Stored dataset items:
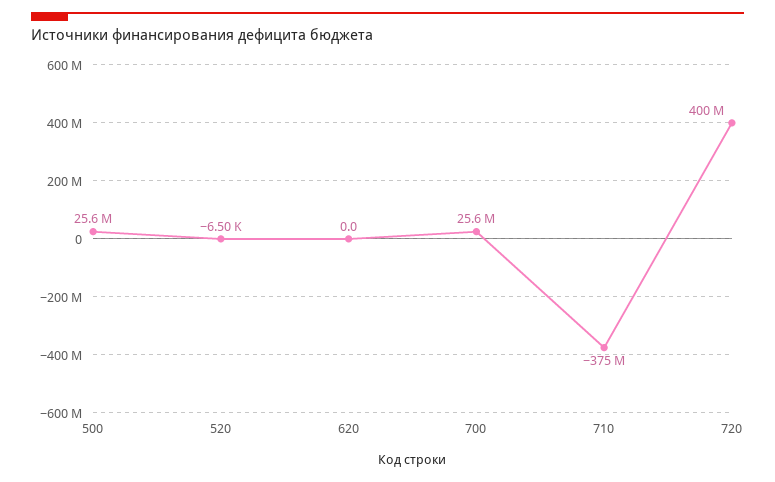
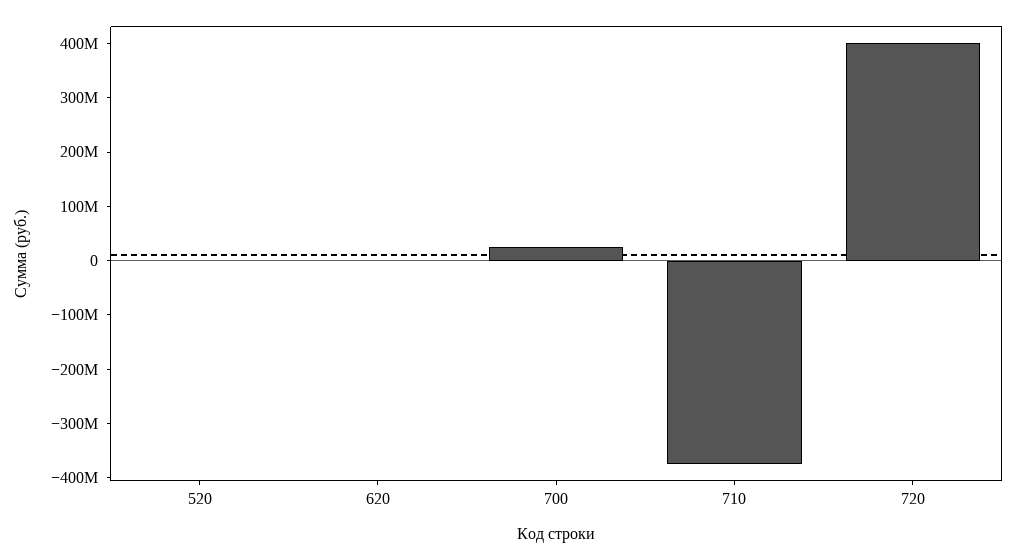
  {
-   "500": 25600000,
    "520": -6500,
    "620": 0,
    "700": 25600000,
    "710": -375000000,
    "720": 400000000
  }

### WHAT THE TASK REQUIRES
An exact copy of the entries above is required; pictures are not part of it.

### WRITTEN SOLUTION
  {
-   "500": 25600000,
    "520": -6500,
    "620": 0,
    "700": 25600000,
    "710": -375000000,
    "720": 400000000
  }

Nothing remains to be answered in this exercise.